Representative Bill Huizenga echoed these sentiments, suggesting that stablecoins could simplify the US payment system. Congressman Andy Barr added that stablecoins help maintain the US dollar’s competitive edge, especially in the face of foreign CBDCs, such as the digital yuan. Charles Cascarilla, CEO of Paxos, dismissed the idea that a CBDC could offer any advantages beyond those already provided by stablecoins, stressing that innovation in the US financial system has historically come from the private sector, not the government.

Congressman Tom Emmer voiced his support for banning CBDCs in the US, expressing gratitude to President Donald Trump for signing an executive order prohibiting CBDC development. This order, signed on January 23, 2025, laid out a framework for promoting stablecoin growth while preventing federal agencies from pursuing CBDC initiatives.

Regulatory Considerations
The hearing underscored the growing consensus that stablecoins need a clear legal framework to ensure their stability and widespread adoption while preventing government overreach. Representative William Timmons highlighted the urgency of providing regulatory clarity, warning that without clear legislation, digital assets could face enforcement actions that may drive innovation overseas.

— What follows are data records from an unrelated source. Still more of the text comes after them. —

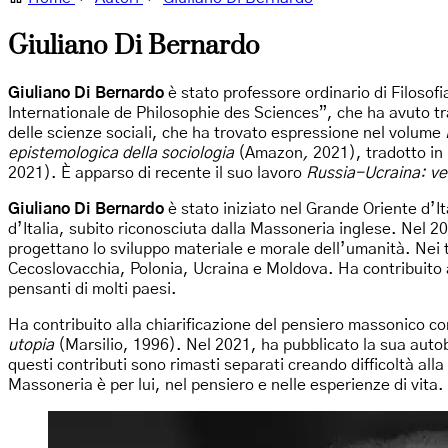
Giuliano Di Bernardo
Giuliano Di Bernardo
è stato professore ordinario di Filosof
Internationale de Philosophie des Sciences”, che ha avuto tra
delle scienze sociali, che ha trovato espressione nel volume
epistemologica della sociologia
(Amazon
,
2021), tradotto in
2021). È apparso di recente il suo lavoro
Russia-Ucraina: ver
Giuliano Di Bernardo
è stato iniziato nel Grande Oriente d’
d’Italia, subito riconosciuta dalla Massoneria inglese. Nel 200
progettano lo sviluppo materiale e morale dell’umanità. Nei 
Cecoslovacchia, Polonia, Ucraina e Moldova. Ha contribuito al
pensanti di molti paesi.
Ha contribuito alla chiarificazione del pensiero massonico c
utopia
(Marsilio, 1996). Nel 2021, ha pubblicato la sua autob
questi contributi sono rimasti separati creando difficoltà al
Massoneria è per lui, nel pensiero e nelle esperienze di vita.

A key part of the discussion was the STABLE Act, which aims to regulate digital payment instruments like stablecoins. The bill proposes allowing both banks and non-banks to issue stablecoins, with oversight depending on the amount issued. It also mandates that stablecoins must be fully backed by US dollars or other approved assets, ensure public redemption policies, and subject issuers to banking-style supervision.

Caroline Butler, global head of digital assets at BNY Mellon, emphasized the importance of asset segregation under the STABLE Act, stressing that client assets should never be mixed with firm assets. Cascarilla supported this position, arguing that legal protections for reserve holdings are essential for maintaining the stability of stablecoins. Randall Guynn, Chairman of the Financial Institutions Group at Davis Polk & Wardwell, added that the STABLE Act’s backing requirements could make stablecoins a “”no-questions-asked”” form of money.

Carole House, a senior fellow at the Atlantic Council’s GeoEconomics Center, also acknowledged the cybersecurity provisions within the STABLE Act, highlighting their importance for securing digital financial infrastructure.

Stablecoins and Financial Inclusion
In addition to regulatory discussions, the hearing highlighted stablecoins’ potential to promote financial inclusion. Cascarilla pointed out that stablecoins could provide unbanked individuals with access to digital dollars through smartphone wallets, helping billions of people worldwide who lack traditional banking access. Butler also noted that financial institutions could play a key role in ensuring that stablecoin payment systems evolve alongside traditional payment mechanisms, fostering trust and confidence in the ecosystem.

The hearing emphasized the importance of stablecoins in modernizing the financial system, while also advocating for clear regulatory oversight to ensure stability and prevent potential risks posed by government-controlled digital currencies.”